[Records from a data collection]

________________________________________

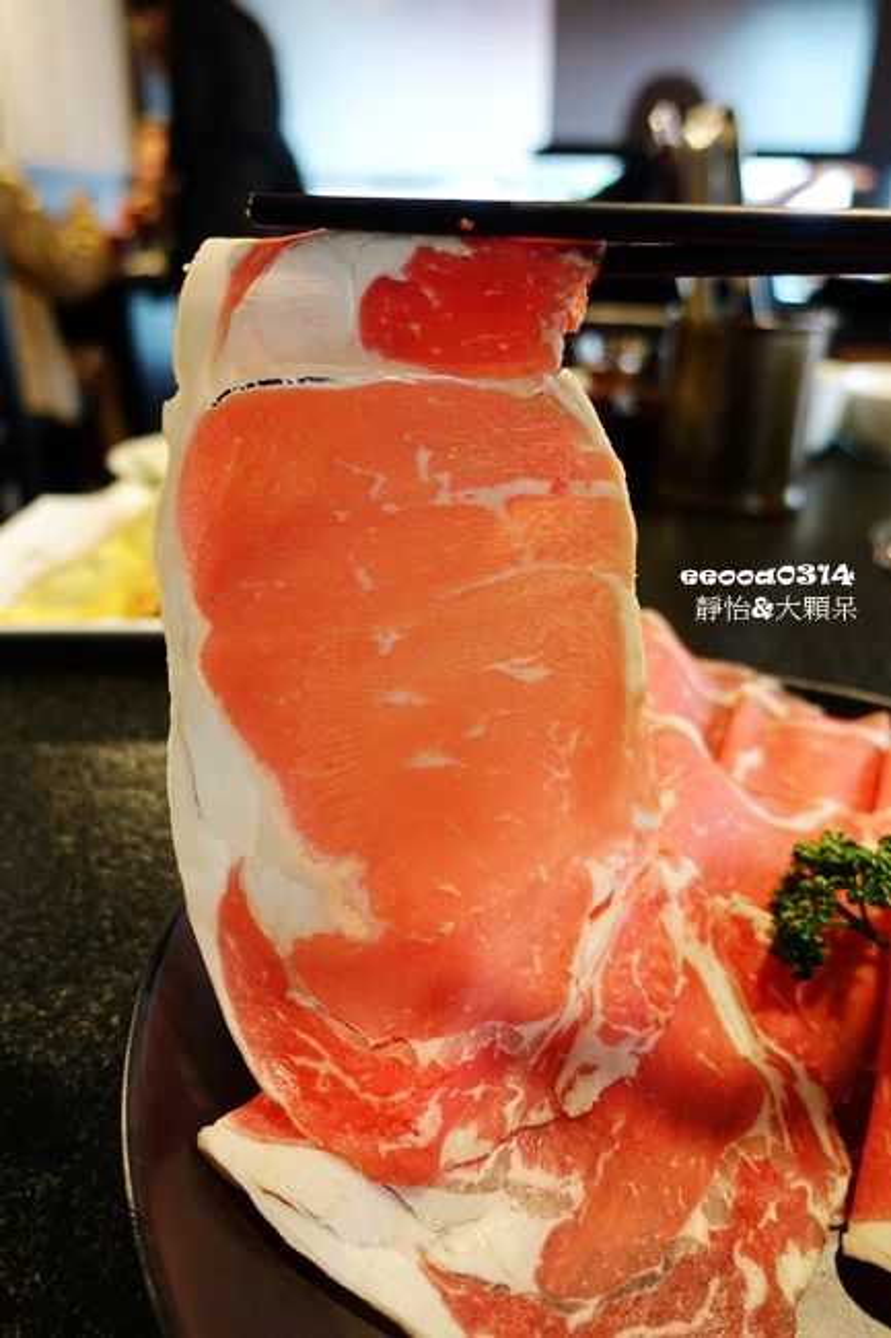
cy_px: 669
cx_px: 446
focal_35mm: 24
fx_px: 891
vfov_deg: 73.8
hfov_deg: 53.1
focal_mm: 8.8
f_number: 1.8
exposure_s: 1/30
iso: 400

________________________________________

* EXERCISE AIM *
Find the line that contains "vfov_deg: 73.8". Copy it and every line after it to the end of the records, exactly, and nothing more.

* EXERCISE RESULT *
vfov_deg: 73.8
hfov_deg: 53.1
focal_mm: 8.8
f_number: 1.8
exposure_s: 1/30
iso: 400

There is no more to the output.